Der Regierungsrat betont, im Rahmen der letzten Revision des Bundesgesetzes über den Umweltschutz sei die Frist für die Umrüstung oder Stilllegung von Schiessanlagen auf den 1. November 2008 festgesetzt worden. Angesichts des komplexen Sachverhalts sei diese Frist extrem kurz bemessen und eine Verlängerung deshalb grundsätzlich zu begrüssen. Eine generelle Verlängerung der Frist für Bundesbeiträge um vier Jahre würde helfen, die begonnenen Aktivitäten geordnet fortzusetzen, schreibt der Regierungsrat. Eine darüber hinausgehende Verlängerung um weitere acht Jahre würde die entstandene Dynamik jedoch markant erlahmen lassen. Aufgrund der guten Zusammenarbeit mit dem Verband Thurgauer Gemeinden und dem Thurgauer Kantonalschützenverband gehöre der Thurgau zu den führenden Kantonen bei der Sanierung von Schiessanlagen.
Bezüglich der Differenzierung zwischen Grundwasserschutzzonen und anderen Bereichen beantragt der Regierungsrat, auch Schutzbereiche an Gewässern oder im Umkreis von Quellfassungen zu berücksichtigen, da diese Anlagen faktisch demselben Umweltrisiko unterlägen wie Grundwasserschutzzonen und deshalb ebenfalls dringlich saniert werden sollten.
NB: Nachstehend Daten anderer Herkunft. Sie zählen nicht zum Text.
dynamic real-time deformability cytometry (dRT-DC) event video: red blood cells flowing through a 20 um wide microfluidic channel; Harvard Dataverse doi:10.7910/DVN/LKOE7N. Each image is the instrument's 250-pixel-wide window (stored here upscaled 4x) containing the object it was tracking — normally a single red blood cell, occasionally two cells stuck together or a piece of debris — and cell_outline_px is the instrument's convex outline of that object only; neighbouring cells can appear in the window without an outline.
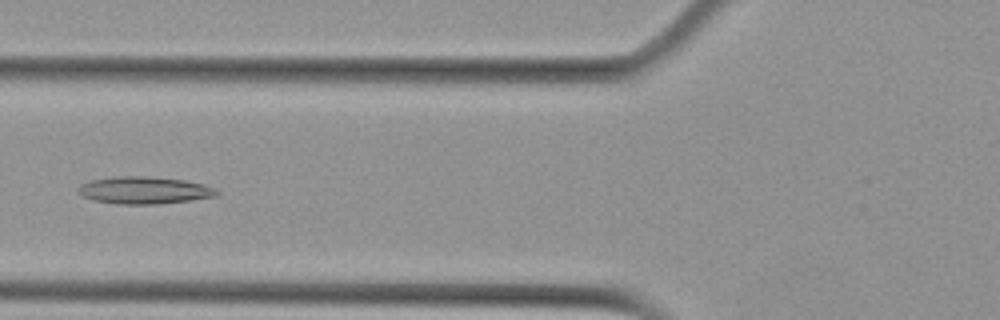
{"species": "Egyptian fruit bat (a non-hibernating species)", "species_latin": "Rousettus aegyptiacus", "temperature_condition": "cold", "stored_images_in_passage": 6, "camera_frame_rate_fps": 3000, "um_per_image_px": 0.085, "animal": {"sex": "female"}, "frame": {"image": 1, "passage_image": 6, "time_ms": 6.0, "image_size_px": [1000, 320], "cell_outline_px": [[220, 192], [216, 196], [192, 200], [160, 204], [116, 204], [92, 200], [76, 192], [76, 188], [80, 184], [92, 180], [116, 176], [148, 176], [184, 180], [216, 188]], "centroid_in_image_um": [12.23, 16.18], "position_along_channel_um": 113.6, "area_um2": 22.14}}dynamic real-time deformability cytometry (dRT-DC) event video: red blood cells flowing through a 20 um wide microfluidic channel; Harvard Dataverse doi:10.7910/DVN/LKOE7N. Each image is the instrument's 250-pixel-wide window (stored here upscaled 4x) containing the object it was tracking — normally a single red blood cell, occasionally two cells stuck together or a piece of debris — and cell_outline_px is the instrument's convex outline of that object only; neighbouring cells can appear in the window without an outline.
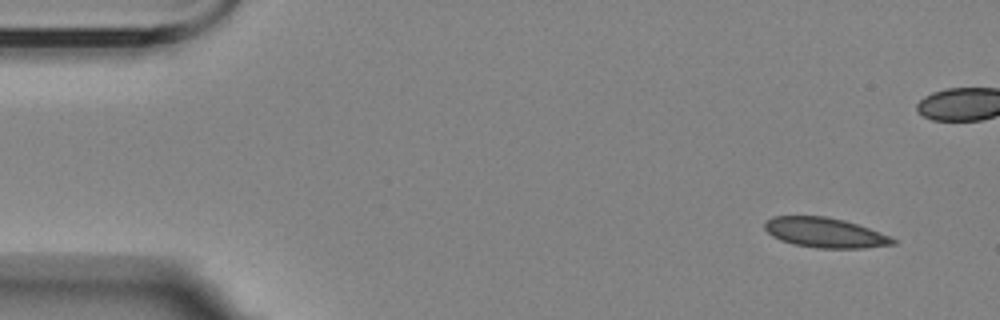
{"species": "Egyptian fruit bat (a non-hibernating species)", "species_latin": "Rousettus aegyptiacus", "temperature_condition": "room temperature", "stored_images_in_passage": 5, "camera_frame_rate_fps": 3000, "um_per_image_px": 0.085, "animal": {"sex": "female"}, "frame": {"image": 1, "passage_image": 1, "time_ms": 0.0, "image_size_px": [1000, 320], "cell_outline_px": [[896, 244], [864, 248], [816, 248], [796, 244], [780, 240], [772, 236], [764, 228], [764, 224], [772, 216], [824, 216], [844, 220], [868, 228], [888, 236], [896, 240]], "centroid_in_image_um": [70.1, 19.78], "position_along_channel_um": 14.9, "area_um2": 22.08}}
Zudem wird beantragt, eine Rechtsgrundlage zu schaffen, um von Betreibern von Schiessanlagen Sicherheitsleistungen für eine spätere Sanierung zu verlangen. Falls ein Verein kein künstliches Kugelfangsystem einbaue und sich später auflöse, gingen die Bundesbeiträge verloren und die Sanierungskosten müssten vom Kanton und den Gemeinden übernommen werden. Einige Schützenvereine hätten bereits angekündigt, eine solche Strategie verfolgen zu wollen.
Die Thurgauer Regierung wendet sich auch gegen eine Sanierungs-Pauschalabgeltung von 8000 Franken pro Scheibe bei 300-Meter-Anlagen. Auf vielen Anlagen sei belastetes Material umgelagert und grossflächig verteilt worden, begründet der Regierungsrat. Die Sanierung sei in diesen Fällen wesentlich teuerer als der vom Bund vorgeschlagene Pauschalbeitrag.. Die höchsten bisher im Kanton ermittelten Kosten hätten sich auf 93 000 Franken pro Scheibe belaufen bei Gesamtaufwendungen von insgesamt 1,12 Mio. Franken.
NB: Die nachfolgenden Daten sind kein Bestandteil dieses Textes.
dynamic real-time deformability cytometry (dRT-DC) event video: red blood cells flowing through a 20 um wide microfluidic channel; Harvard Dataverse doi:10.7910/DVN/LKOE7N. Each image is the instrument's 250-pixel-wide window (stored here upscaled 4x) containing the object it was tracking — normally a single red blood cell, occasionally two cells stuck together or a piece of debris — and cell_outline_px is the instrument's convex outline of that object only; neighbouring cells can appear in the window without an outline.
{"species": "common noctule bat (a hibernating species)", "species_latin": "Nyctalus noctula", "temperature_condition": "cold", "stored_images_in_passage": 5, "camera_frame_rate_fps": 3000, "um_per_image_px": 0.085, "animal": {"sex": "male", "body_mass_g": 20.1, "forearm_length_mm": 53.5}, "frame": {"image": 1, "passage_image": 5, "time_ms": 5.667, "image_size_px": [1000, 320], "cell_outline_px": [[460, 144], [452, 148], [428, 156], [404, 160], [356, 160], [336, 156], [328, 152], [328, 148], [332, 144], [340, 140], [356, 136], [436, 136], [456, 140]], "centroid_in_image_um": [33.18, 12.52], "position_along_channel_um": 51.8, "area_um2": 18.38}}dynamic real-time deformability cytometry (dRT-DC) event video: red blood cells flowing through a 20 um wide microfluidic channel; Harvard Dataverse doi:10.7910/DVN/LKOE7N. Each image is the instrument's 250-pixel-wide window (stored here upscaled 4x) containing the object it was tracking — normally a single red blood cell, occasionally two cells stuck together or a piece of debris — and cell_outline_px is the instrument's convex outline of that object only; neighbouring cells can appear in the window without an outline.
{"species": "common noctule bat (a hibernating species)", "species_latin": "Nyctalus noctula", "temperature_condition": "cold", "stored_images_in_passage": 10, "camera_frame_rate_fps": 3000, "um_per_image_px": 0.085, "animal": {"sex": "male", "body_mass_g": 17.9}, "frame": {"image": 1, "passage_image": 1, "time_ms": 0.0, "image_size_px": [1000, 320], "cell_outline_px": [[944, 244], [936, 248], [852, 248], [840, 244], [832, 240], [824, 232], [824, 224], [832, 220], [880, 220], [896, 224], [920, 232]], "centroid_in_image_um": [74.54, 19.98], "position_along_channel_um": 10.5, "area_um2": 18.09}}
«Tischlein deck dich» erhält Geld aus dem Lotteriefonds
Der Regierungsrat des Kantons Thurgau gewährt dem Verein «Tischlein deck dich» einen Beitrag von 25 000 Franken aus dem Lotteriefonds. Damit kann der Verein verschiedene Anschaffungen und Investitionen in die Infrastruktur tätigen.
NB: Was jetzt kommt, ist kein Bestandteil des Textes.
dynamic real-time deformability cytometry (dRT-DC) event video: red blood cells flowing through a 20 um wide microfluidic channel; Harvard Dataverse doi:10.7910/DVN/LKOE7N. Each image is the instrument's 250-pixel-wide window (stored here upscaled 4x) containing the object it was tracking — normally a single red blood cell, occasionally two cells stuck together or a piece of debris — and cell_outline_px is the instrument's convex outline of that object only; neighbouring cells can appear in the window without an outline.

«Tischlein deck dich» ist ein gemeinnütziger, konfessionell und politisch unabhängiger Verein, der unverkäufliche, aber qualitativ noch einwandfreie Lebensmittel sammelt und sie an bedürftige Personen in der Schweiz verteilt. Im Kanton Thurgau werden diese Naturalspenden über die drei bestehenden Abgabestellen in Münchwilen, Frauenfeld und Amriswil verteilt. Eine vierte Abgabestelle ist in Weinfelden geplant. Die jährliche Lebensmittelhilfe im Kanton Thurgau beträgt rund 81 000 Franken.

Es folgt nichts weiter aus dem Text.